Niagara Motel

Starring Caroline Dhavernas, Kevin Pollak, Anna Friel, and Wendy Crewson. Rated 14A. Opens Friday, March 24, at the Cinemark Tinseltown

It's Caroline Dhavernas week in Vancouver cinemas! How often does such a limited actor get starring roles in two independent films opening the same day? Still, if you are going to choose only one Caroline Dhavernas movie, it should be this one, because, well, These Girls stinks.

Amiably directed by Gary Yates, Niagara Motel has its smelly moments too, mostly, if not exclusively, courtesy of the above-named actor. But this near-omnibus effort at least has the virtue of variety. Taken from short plays by George F. Walker, the film (shot in Winnipeg despite the Niagara Falls location) jumps from story to story within the very loose-not to say utterly decrepit-confines of the you-know-what motel.

Nominally managed by a dishevelled Scotsman (Craig Ferguson-perhaps the only talk-show host who can actually act a little) on a bender since his bride went into the wet stuff, the place is temporary home to some down-on-their luck folks. There's a Toronto couple (Wendy Crewson and Peter Keleghan, each digging a little deeper than they usually get to) desperate to hold onto their social standing but not so sure about their marriage. Just starting out, but even further behind, is a rough young couple (impressive Canadian Kristen Holden-Reid and Brit firecracker Anna Friel, doing a perfect local accent) attempting to recover the baby they lost to a life of drugs and booze.

Meanwhile, over at the greasy spoon owned by the same Serbian couple that has let the motel fall to pieces, the new waitress is pitting a small-town suitor (Tom Barnett) against a would-be hustler (Kevin Pollak, who starred in the director's previous feature, Seven Times Lucky) wanting to put her in no-budget sex movies. Trouble is, she is played by Dhavernas, who has a voice dripping with poutine when her character is speaking French to a boyfriend back home, but this naive kid, fresh from Quebec, has zero accent in English-you know, kind of like an ambitious actor who wants to make more than porn.

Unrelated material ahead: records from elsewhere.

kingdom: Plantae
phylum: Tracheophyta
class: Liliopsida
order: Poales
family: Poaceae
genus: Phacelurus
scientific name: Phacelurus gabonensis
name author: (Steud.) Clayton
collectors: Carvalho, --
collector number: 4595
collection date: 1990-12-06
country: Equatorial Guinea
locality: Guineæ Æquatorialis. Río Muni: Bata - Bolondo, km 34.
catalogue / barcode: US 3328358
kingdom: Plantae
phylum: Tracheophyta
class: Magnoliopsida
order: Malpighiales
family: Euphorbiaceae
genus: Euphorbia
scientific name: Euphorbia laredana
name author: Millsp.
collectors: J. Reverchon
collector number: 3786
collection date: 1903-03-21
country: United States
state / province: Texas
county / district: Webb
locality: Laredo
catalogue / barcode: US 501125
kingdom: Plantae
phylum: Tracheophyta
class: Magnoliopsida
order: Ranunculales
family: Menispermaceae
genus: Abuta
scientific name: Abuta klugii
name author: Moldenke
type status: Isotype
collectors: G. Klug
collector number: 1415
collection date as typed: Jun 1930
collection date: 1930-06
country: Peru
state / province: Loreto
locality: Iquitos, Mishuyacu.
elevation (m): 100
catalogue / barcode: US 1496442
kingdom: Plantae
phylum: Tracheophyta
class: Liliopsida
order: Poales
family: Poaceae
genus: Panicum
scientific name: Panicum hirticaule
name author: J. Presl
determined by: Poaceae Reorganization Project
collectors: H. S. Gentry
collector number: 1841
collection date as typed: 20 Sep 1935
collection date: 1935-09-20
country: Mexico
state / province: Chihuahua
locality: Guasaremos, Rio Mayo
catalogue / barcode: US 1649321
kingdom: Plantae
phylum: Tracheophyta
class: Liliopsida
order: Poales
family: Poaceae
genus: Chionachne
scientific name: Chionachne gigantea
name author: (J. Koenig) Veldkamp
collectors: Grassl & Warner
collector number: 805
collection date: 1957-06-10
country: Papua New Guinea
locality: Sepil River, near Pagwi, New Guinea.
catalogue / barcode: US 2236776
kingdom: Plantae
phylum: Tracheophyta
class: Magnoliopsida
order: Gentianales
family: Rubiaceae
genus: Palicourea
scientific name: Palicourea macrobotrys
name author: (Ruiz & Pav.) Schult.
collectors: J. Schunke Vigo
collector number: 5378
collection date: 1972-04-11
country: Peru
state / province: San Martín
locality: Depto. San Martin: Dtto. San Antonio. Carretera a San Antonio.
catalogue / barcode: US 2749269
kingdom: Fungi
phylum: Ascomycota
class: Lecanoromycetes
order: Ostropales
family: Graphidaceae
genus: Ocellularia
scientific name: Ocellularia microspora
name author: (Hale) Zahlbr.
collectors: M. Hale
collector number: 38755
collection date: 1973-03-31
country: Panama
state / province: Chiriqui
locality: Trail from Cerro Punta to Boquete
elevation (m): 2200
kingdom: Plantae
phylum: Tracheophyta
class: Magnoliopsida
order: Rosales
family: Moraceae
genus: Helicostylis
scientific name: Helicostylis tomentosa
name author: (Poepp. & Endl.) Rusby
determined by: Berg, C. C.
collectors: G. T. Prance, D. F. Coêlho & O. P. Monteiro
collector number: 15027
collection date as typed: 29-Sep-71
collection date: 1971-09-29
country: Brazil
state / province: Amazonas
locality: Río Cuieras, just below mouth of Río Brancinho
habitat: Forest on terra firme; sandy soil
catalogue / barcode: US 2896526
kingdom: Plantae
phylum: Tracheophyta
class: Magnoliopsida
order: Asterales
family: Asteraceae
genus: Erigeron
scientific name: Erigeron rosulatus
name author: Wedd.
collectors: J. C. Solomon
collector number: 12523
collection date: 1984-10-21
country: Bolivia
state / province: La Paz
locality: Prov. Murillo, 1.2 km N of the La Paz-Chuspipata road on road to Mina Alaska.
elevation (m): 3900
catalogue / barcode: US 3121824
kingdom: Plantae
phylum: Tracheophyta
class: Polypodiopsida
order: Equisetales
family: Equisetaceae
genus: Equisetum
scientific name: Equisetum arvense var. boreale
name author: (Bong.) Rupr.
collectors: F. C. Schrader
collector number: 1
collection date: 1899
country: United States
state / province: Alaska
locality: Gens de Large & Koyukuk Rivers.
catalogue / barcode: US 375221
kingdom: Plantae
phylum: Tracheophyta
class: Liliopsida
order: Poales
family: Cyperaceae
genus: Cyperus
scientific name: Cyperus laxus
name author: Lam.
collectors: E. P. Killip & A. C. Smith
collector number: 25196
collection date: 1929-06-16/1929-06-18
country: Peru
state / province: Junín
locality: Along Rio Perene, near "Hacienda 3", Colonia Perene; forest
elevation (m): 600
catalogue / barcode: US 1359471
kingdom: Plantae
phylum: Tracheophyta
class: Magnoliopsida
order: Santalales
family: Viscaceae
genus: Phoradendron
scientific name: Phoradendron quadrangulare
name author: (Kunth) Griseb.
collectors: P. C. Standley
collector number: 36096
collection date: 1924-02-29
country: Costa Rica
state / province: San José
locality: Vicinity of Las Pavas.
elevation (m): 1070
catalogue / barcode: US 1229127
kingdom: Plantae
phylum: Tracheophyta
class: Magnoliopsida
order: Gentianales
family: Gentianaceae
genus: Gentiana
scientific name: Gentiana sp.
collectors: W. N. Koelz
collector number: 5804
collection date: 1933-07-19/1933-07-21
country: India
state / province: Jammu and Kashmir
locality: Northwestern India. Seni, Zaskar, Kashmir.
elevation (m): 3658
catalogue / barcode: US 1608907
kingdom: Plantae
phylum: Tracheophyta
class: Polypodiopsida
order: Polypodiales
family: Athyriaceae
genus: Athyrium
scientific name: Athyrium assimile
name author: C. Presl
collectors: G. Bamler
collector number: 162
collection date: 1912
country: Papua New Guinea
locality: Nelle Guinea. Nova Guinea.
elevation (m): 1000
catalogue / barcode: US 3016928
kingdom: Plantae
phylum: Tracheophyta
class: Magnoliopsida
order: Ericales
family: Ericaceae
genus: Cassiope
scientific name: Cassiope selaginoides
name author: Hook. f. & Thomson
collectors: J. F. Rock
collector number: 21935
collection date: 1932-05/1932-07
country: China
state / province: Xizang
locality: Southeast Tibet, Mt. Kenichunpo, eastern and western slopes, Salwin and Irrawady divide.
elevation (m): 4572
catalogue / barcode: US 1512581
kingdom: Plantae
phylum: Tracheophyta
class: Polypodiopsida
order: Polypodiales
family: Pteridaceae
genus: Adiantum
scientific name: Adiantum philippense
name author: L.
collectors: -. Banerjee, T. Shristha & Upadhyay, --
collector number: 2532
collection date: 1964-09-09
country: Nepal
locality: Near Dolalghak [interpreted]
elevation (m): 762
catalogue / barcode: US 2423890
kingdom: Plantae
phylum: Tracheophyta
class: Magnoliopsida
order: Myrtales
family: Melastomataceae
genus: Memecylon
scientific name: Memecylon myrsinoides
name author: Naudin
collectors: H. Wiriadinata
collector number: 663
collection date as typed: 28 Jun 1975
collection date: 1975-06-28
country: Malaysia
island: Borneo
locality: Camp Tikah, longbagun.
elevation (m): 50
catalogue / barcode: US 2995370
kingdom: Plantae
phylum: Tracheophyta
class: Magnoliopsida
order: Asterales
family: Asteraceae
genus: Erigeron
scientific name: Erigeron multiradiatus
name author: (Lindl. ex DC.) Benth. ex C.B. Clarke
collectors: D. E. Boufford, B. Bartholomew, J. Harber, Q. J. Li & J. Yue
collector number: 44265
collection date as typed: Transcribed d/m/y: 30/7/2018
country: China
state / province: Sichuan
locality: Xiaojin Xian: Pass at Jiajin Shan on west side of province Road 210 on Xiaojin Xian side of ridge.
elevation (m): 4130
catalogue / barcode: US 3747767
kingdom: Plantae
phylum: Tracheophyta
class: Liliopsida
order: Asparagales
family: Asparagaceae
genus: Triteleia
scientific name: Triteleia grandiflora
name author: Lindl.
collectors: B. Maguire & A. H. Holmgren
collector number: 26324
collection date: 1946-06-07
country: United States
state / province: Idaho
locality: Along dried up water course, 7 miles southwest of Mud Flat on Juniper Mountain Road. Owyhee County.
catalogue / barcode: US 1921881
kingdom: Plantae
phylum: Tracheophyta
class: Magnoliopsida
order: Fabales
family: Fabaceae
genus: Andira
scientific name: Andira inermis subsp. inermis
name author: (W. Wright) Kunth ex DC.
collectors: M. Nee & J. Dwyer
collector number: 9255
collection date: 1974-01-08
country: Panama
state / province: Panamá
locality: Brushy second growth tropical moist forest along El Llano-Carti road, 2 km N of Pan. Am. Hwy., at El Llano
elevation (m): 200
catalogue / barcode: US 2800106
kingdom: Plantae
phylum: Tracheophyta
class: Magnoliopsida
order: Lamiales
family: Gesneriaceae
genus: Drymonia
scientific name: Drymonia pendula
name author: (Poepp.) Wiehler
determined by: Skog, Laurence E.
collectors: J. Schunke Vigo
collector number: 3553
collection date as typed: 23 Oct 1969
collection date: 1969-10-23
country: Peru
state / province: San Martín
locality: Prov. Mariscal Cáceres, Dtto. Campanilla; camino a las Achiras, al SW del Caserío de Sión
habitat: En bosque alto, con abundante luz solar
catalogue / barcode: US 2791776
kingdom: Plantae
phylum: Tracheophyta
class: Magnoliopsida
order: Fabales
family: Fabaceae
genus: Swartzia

That's not the only thumb that sticks out sorely, but Yates manages to keep events moving quickly enough that bad moments are soon superceded by intriguing ones-even if some of the "adult" elements aren't quite as edgy as they should be. (Gee, is Crewson's bitchy hausfrau really going to start hooking when the money runs out?) The Friel subplot has the most weight, Ferguson's the least. Still, he does get the last word, and it, um, goes over better than a bad actor at a John Waters audition.